Set problem 1:
From the rows that follow the quilt thread, retype the lines starting at the line that contains "The silhouette wooden stick at center appears" and ending at the line that contains "Point (x=238, y=244) is".

Excerpt:

*****

# Some recent finished quilts



## Macybaby (Jun 16, 2006)

Finally got some done and hung in my Machine shed.





































I also have the Row by Row I made (first done at my local quilt shop) hanging where it belongs. The shop asked to keep it for two weeks to show, and I forgot to take pictures of it before taking it in. 

It includes 10 rows - all South Dakota shops. I've rows for three more, and hope to get the other three that I don't have, then I'll make another quilt to hang below this one (goes between the two doors).


----------



## Belfrybat (Feb 21, 2003)

Wow! Really, really nice. It brightens your space up wonderfully.

I like your hanging system -- are you using electrical conduit? If so, what kind of brackets are you using and where did you get them?


----------



## DW (May 10, 2002)

Those hooks and rings look interesting...where did you get them? I think I mentioned to you my favorite quilt store in Hill City...I got their fabric plate. I now have 24 plates and plan to make a wall hanging with them. Most from Colo but also have 9 out of state. I like enough row patterns to make a couple quilts. I will be busy this winter...this was a fun project to collect.


----------



## Macybaby (Jun 16, 2006)

Belfrybat - It's regular curtain rods and rings from walmart. I was at walmart one day, walked past the curtain rod area and they had a bunch on closeout really cheap - so I grabbed them. They are rather lightweight - more for hanging shears than drapes, probably why they didn't sell well at full price. After I got them all up, I realized I probably could have used conduit . . . but like you mentioned, I'd had to figure out how to hang them.

DW - Hill City is one of the three I don't have from the west end of the State. A friend of mine took vacation out in that area and picked me up five, but they didn't head up into the Hills, so missed the three southwest of Rapid.


----------



## Tinker (Apr 5, 2004)

Macy your quilts are always amazing! I especially like the black with bright stars. Clever hanging system.


----------



## Gretchen Ann (Aug 30, 2010)

I have several friends who sewed Row by Row quilts and were first back at different quilt stores. The stores are displaying the quilts there for the WHOLE time the Row by Row is in effect, it ends September 30!

Your quilt shop was nice to keep it for only 2 weeks. Enjoy your fabric prize.


----------



## Garnet (Sep 19, 2003)

Very nice. TFS


----------



## Txsteader (Aug 22, 2005)

Your quilts are gorgeous. I _really_ love the set-up of your machine shed. Brilliant!


----------



## Macybaby (Jun 16, 2006)

*****

Material for this exercise:

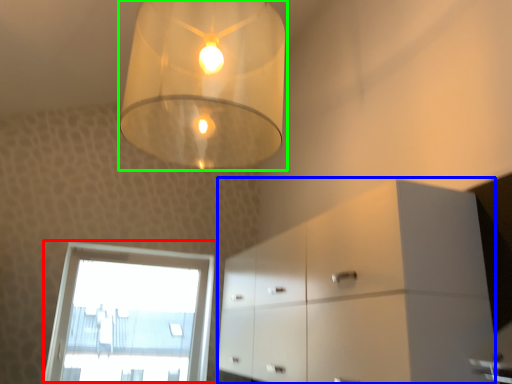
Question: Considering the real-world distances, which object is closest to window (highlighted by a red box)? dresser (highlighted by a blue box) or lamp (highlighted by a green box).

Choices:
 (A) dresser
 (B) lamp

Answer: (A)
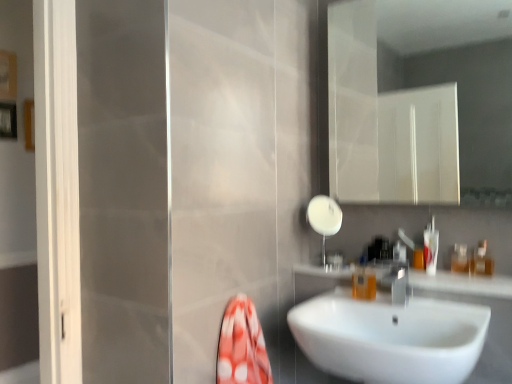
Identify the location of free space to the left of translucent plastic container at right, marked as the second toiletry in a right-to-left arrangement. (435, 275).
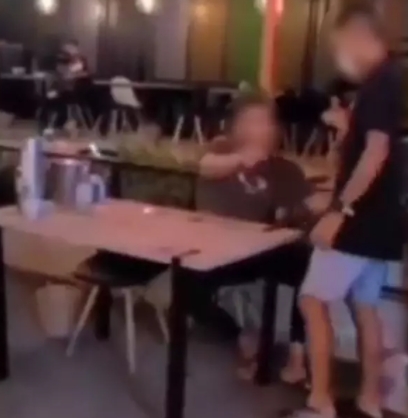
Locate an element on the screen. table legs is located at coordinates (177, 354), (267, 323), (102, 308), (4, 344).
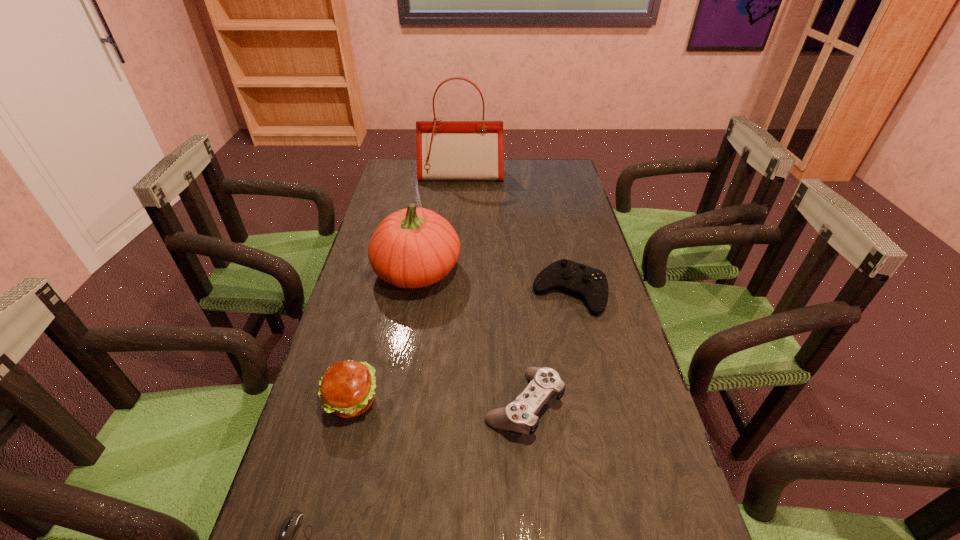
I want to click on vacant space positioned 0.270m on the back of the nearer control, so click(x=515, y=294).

*****

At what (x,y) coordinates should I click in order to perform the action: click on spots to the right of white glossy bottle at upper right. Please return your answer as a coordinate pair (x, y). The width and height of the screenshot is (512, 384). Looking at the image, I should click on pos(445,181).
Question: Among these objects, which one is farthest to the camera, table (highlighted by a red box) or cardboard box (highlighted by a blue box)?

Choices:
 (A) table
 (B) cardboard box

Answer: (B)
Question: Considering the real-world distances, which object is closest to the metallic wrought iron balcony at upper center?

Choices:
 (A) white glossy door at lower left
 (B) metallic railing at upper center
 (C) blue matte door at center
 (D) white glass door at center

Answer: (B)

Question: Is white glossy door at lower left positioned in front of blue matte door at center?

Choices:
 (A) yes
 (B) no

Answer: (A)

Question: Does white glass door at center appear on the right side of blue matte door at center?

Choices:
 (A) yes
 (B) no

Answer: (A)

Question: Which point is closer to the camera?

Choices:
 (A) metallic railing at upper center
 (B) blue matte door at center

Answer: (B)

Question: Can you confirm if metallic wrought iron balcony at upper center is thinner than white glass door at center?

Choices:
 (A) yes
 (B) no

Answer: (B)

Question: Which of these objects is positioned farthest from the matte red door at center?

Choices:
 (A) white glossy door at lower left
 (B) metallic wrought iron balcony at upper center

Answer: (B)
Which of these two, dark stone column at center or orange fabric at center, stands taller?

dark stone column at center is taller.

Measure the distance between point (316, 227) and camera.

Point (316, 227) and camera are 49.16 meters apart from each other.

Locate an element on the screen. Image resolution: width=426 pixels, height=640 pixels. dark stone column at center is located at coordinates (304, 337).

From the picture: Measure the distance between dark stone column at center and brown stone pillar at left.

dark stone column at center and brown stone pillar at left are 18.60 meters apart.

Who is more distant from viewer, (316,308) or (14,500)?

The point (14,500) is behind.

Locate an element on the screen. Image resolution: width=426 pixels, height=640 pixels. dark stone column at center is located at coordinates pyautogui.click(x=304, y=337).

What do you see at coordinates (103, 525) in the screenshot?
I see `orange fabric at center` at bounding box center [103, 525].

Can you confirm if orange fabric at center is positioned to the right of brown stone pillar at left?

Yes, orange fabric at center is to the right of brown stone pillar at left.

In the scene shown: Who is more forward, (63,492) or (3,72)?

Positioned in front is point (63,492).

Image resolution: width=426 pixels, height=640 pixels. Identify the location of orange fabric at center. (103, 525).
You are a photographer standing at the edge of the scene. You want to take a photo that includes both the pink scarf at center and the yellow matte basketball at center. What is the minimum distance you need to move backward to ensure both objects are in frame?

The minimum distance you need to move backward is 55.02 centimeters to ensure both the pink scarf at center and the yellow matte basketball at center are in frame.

*****

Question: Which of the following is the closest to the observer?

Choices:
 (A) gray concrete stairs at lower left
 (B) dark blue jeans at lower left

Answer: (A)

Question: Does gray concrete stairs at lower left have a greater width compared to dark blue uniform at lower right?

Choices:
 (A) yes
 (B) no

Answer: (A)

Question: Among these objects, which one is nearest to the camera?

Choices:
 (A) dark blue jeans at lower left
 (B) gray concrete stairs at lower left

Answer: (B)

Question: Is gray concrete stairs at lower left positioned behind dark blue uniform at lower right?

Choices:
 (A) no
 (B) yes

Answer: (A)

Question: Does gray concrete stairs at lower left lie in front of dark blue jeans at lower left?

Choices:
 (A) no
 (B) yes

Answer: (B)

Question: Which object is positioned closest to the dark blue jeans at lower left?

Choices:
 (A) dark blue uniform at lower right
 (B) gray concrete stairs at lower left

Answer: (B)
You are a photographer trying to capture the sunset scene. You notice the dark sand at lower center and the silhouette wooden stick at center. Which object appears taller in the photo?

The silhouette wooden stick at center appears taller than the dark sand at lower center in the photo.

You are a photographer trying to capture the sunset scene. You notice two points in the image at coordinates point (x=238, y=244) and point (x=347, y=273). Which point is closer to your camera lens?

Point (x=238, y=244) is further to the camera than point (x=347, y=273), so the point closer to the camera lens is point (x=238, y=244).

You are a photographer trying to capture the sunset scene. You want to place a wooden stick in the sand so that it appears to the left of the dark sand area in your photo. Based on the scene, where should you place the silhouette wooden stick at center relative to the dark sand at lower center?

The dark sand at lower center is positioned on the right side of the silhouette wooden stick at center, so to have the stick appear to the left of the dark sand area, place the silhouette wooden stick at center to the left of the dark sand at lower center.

*****

Set problem 2:
Echo the quilt thread above word for word, starting at "DW - Hill City" and ending at "(Apr 5, 2004)".

Response 1:
The silhouette wooden stick at center appears taller than the dark sand at lower center in the photo.

You are a photographer trying to capture the sunset scene. You notice two points in the image at coordinates point (x=238, y=244) and point (x=347, y=273). Which point is closer to your camera lens?

Point (x=238, y=244) is further to the camera than point (x=347, y=273), so the point closer to the camera lens is point (x=238, y=244).

Response 2:
DW - Hill City is one of the three I don't have from the west end of the State. A friend of mine took vacation out in that area and picked me up five, but they didn't head up into the Hills, so missed the three southwest of Rapid.


----------



## Tinker (Apr 5, 2004)